Image courtesy of the Jim Green Foundation.
As head of the Downtown Eastside Residents Association from 1981-1991, and continuing his advocacy work in the years afterward, including his tenure as a powerful city councillor, Green helped nurture an unprecedented level of architectural attention to social housing for this demographic. Though not an architect himself, he recognized the power of architecture to harness money, address homelessness, facilitate healthy living, encourage social connections, and generate a deep sense of collective pride.
Among the Downtown Eastside social-housing projects he helped spearhead are the Portland Hotel (1999), by Nick Milkovich Architects with Arthur Erickson; Bruce Eriksen Place (1998) and Lore Krill Housing Co-operative (2002), both by Henriquez Parters. Then there was the most ambitious project of them all: the 2009 Woodward’s redevelopment, also with Henriquez (reviewed in Canadian Architect, November 2011). A huge and quixotic mixed-use/mixed-income development, it’s imperfect in some ways but remains one of the most hopeful urban housing projects in decades.
In an interview with urban designer Helena Grdadolnik, published in the 2006 monograph Towards an Ethical Architecture: Issues within the work of Gregory Henriquez, Green denounced what he saw as a widespread trend “for architectural consultants to become the instruments of private interest rather than meaningfully
engaging with society and participating in the development of communities.” Green called his social housing advocacy “the architecture of opportunity. What this means is that you are not just developing a building or redeveloping a project; the project is a tool to get to a larger goal—the creation of enlightened human beings.”

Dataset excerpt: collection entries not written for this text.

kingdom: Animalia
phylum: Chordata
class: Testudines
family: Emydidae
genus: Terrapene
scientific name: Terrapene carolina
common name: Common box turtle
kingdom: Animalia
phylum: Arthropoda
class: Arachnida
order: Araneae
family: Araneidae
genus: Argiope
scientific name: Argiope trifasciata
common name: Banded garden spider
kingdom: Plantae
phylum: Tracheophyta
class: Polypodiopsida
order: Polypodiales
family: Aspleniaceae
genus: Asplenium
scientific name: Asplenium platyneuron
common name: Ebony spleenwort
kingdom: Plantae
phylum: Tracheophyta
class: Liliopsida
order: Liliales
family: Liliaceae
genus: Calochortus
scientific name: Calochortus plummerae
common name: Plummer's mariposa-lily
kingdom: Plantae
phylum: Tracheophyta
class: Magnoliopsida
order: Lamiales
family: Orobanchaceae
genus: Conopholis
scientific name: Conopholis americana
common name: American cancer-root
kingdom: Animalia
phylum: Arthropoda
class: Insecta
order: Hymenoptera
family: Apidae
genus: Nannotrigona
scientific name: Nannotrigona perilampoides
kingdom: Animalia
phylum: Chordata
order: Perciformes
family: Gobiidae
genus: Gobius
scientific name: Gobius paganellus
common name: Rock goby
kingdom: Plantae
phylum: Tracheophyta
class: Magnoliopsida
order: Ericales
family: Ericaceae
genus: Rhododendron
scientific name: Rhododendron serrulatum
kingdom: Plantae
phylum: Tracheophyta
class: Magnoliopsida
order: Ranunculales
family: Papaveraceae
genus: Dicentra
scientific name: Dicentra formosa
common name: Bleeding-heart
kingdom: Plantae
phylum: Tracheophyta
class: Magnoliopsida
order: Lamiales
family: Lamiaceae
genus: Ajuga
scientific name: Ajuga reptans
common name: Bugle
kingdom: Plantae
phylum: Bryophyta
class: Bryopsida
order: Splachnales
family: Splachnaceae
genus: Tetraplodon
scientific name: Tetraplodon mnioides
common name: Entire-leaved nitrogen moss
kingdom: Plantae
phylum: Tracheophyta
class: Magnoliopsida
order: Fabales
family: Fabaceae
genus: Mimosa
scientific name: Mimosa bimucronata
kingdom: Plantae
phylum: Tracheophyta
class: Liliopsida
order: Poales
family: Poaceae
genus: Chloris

Among other places, his spirit lives on in the eponymous organization that formed after his passing. The Jim Green Foundation was launched in 2013 to carry on the kind of advocacy he espoused. This June, the Foundation will celebrate the transformation of a formerly vacant Downtown Eastside building in Vancouver into 312 Main Street Innovation Centre, a nexus for groups with interests connected to social justice, technology, creative work and business incubation. The project is designed
to forge ties among its tenants and neighbours, strengthening employment and entrepreneurial opportunities and civic life in general.
Renovated by Boni Maddison Architects, the building at 312 Main Street will include open-concept offices and coworking desks, conventional offices, studios for making things, meeting rooms, common areas and cooking facilities, strategically designed to encourage intermingling through formal and informal programming.
“For community projects, it is imperative that the architects understand who their client is and be able to get along with them,” said Green in the 2006 interview. “They have to understand that low-income people have ethics; they have aspirations; they have a code of conduct; they have an idea of beauty. They are dying to learn. Give us bread, but give us roses. That’s where the architect has to help; they have to have the flexibility to understand the community.”